In 1812 President Madison appointed Dearborn senior major general of the US Army, and put him in charge of the northeastern sector from Niagara to the New England coast. Dearborn established his headquarters at Greenbush, across the Hudson River from Albany, but spent weeks away in Boston strengthening coastal defenses and trying to persuade New England governors to allow their militia to be used in an invasion of Canada. He did not succeed and the result was that he launched no major offensive against Lower Canada.

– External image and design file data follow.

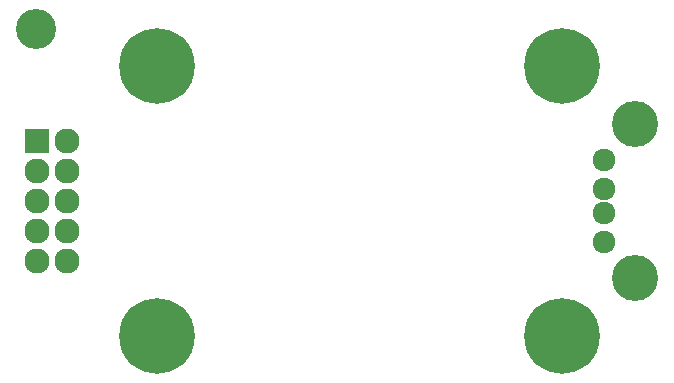
<source format=gbr>
G04 #@! TF.FileFunction,Soldermask,Bot*
%FSLAX46Y46*%
G04 Gerber Fmt 4.6, Leading zero omitted, Abs format (unit mm)*
G04 Created by KiCad (PCBNEW 4.0.5+dfsg1-4) date Wed Jul 18 12:49:48 2018*
%MOMM*%
%LPD*%
G01*
G04 APERTURE LIST*
%ADD10C,0.100000*%
%ADD11R,2.127200X2.127200*%
%ADD12O,2.127200X2.127200*%
%ADD13C,1.924000*%
%ADD14C,3.900000*%
%ADD15C,6.400000*%
%ADD16C,3.400000*%
G04 APERTURE END LIST*
D10*
D11*
X132080000Y-96520000D03*
D12*
X134620000Y-96520000D03*
X132080000Y-99060000D03*
X134620000Y-99060000D03*
X132080000Y-101600000D03*
X134620000Y-101600000D03*
X132080000Y-104140000D03*
X134620000Y-104140000D03*
X132080000Y-106680000D03*
X134620000Y-106680000D03*
D13*
X180040000Y-100600000D03*
X180040000Y-102600000D03*
X180040000Y-98100000D03*
X180040000Y-105100000D03*
D14*
X182740000Y-108100000D03*
X182740000Y-95100000D03*
D15*
X142240000Y-90170000D03*
X142240000Y-113030000D03*
X176530000Y-113030000D03*
X176530000Y-90170000D03*
D16*
X132000000Y-87000000D03*
M02*

</source>
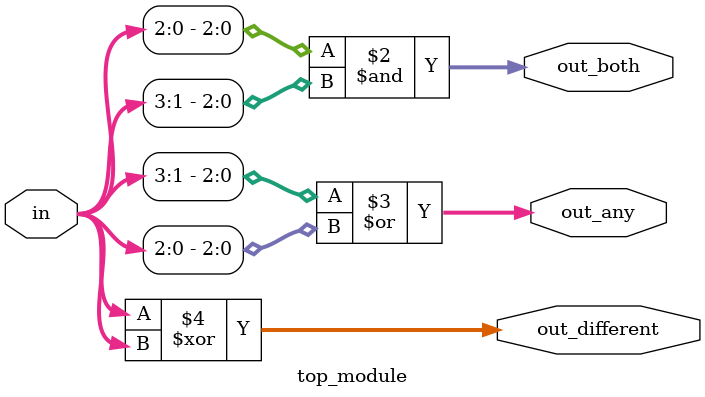
<source format=sv>
module top_module (
  input [3:0] in,
  output reg [2:0] out_both,
  output reg [3:1] out_any,
  output reg [3:0] out_different
);

  always@(in) begin
    out_both = in[2:0] & in[3:1];
    out_any = in[3:1] | in[2:0];
    out_different = in ^ {in[3:1], in[0]};
  end

endmodule

</source>
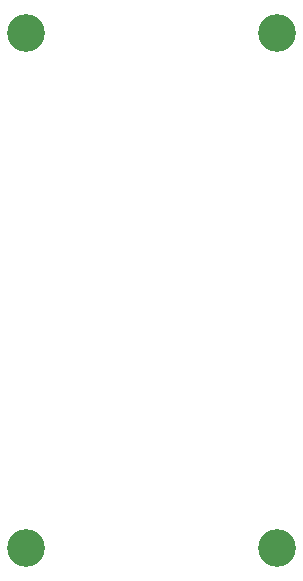
<source format=gbr>
%TF.GenerationSoftware,KiCad,Pcbnew,5.1.5+dfsg1-2~bpo10+1*%
%TF.CreationDate,2020-10-10T09:04:37+00:00*%
%TF.ProjectId,CO2,434f322e-6b69-4636-9164-5f7063625858,rev?*%
%TF.SameCoordinates,Original*%
%TF.FileFunction,NonPlated,1,2,NPTH,Drill*%
%TF.FilePolarity,Positive*%
%FSLAX46Y46*%
G04 Gerber Fmt 4.6, Leading zero omitted, Abs format (unit mm)*
G04 Created by KiCad (PCBNEW 5.1.5+dfsg1-2~bpo10+1) date 2020-10-10 09:04:37*
%MOMM*%
%LPD*%
G04 APERTURE LIST*
%TA.AperFunction,ComponentDrill*%
%ADD10C,3.200000*%
%TD*%
G04 APERTURE END LIST*
D10*
%TO.C,U1*%
X860000Y4250000D03*
X860000Y-39380000D03*
X22060000Y-39380000D03*
X22110000Y4250000D03*
M02*

</source>
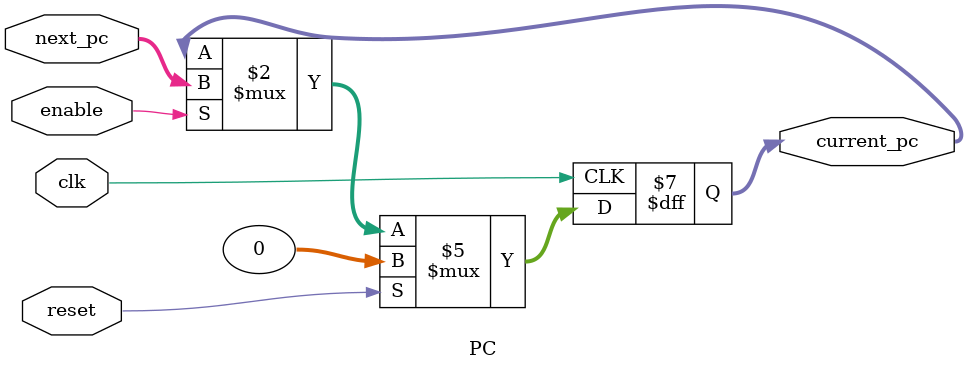
<source format=v>
module PC(
	input reset,
    input clk,
	input enable,
    input [31:0] next_pc,
    output reg [31:0] current_pc
	);

	always @(posedge clk) begin
		if (reset) begin
			current_pc <= 0;
		end
		else if (enable) begin
			current_pc <= next_pc;
		end
	end
endmodule 

</source>
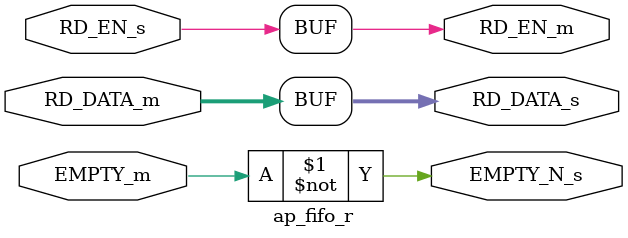
<source format=v>
module ap_fifo_r#(
    parameter WIDTH = 32
)(
    input [WIDTH-1:0]   RD_DATA_m,
    input               EMPTY_m,
    output              RD_EN_m,
    output [WIDTH-1:0]  RD_DATA_s,
    output              EMPTY_N_s,
    input               RD_EN_s
);
    assign RD_DATA_s = RD_DATA_m;
    assign EMPTY_N_s = ~EMPTY_m;
    assign RD_EN_m = RD_EN_s;
endmodule
</source>
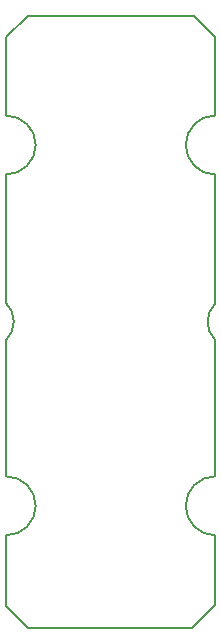
<source format=gbr>
G04 #@! TF.FileFunction,Profile,NP*
%FSLAX46Y46*%
G04 Gerber Fmt 4.6, Leading zero omitted, Abs format (unit mm)*
G04 Created by KiCad (PCBNEW 4.0.4-stable) date 03/30/17 11:45:36*
%MOMM*%
%LPD*%
G01*
G04 APERTURE LIST*
%ADD10C,0.100000*%
%ADD11C,0.150000*%
G04 APERTURE END LIST*
D10*
D11*
X142150000Y-93600000D02*
X142150000Y-82050000D01*
X159760000Y-104600000D02*
X159760000Y-104580000D01*
X159850000Y-68050000D02*
X159850000Y-78975000D01*
X159825000Y-93575000D02*
X159825000Y-82050000D01*
X142150000Y-68050000D02*
X142150000Y-78950000D01*
X143975000Y-54600000D02*
X158025000Y-54600000D01*
X142150000Y-56425000D02*
X143975000Y-54600000D01*
X142150000Y-63050000D02*
X142150000Y-56450000D01*
X159850000Y-56425000D02*
X158025000Y-54600000D01*
X159850000Y-56425000D02*
X159850000Y-63050000D01*
X142150000Y-104550000D02*
X142150000Y-98600000D01*
X159850000Y-98600000D02*
X159850000Y-104500000D01*
X157350000Y-65550000D02*
G75*
G03X159850000Y-68050000I2500000J0D01*
G01*
X142150000Y-68050000D02*
G75*
G03X144650000Y-65550000I0J2500000D01*
G01*
X144650000Y-65550000D02*
G75*
G03X142150000Y-63050000I-2500000J0D01*
G01*
X159850000Y-63050000D02*
G75*
G03X157350000Y-65550000I0J-2500000D01*
G01*
X157350000Y-96100000D02*
G75*
G03X159850000Y-98600000I2500000J0D01*
G01*
X159825000Y-93600000D02*
G75*
G03X157350000Y-96125000I25000J-2500000D01*
G01*
X142150000Y-98600000D02*
G75*
G03X144650000Y-96100000I0J2500000D01*
G01*
X144650000Y-96100000D02*
G75*
G03X142150000Y-93600000I-2500000J0D01*
G01*
X142150000Y-104550000D02*
X144025000Y-106425000D01*
X157925000Y-106425000D02*
X144050000Y-106425000D01*
X157925000Y-106425000D02*
X159850000Y-104500000D01*
X159825000Y-79000000D02*
G75*
G03X159850000Y-82075000I1550000J-1525000D01*
G01*
X142175000Y-82025000D02*
G75*
G03X142150000Y-78950000I-1550000J1525000D01*
G01*
M02*

</source>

His leadership improved slightly in 1813, but instead of putting the main effort along the Lake Champlain route to attack Montréal or Québec City, American forces were scattered to the west. He commanded the successful attacks on York, the capital of Upper Canada, and on Fort George, but neither victory produced decisive results. Dearborn suffered repeatedly from illness and was relieved of his command in July 1813. He sat on General Hull’s court martial which he probably should not have done because his inaction in the summer of 1812 had meant that Isaac Brock could concentrate on attacking Detroit without worrying about an invasion of Lower Canada.

Dearborn was honorably discharged from the army in 1815 and remained active in politics in Massachusetts. Madison had nominated him for secretary of war, but after intense protest at the nomination Madison withdrew it. In 1822 President James Monroe sent him as minister to Portugal, a post which he held until 1824. He returned at his own request and retired to Roxbury, Massachusetts.

Dearborn was more effective as a follower than as a leader. His biographer concludes that he was moderately successful, “the near total failure of his military command in the War of 1812 being the notable exception.”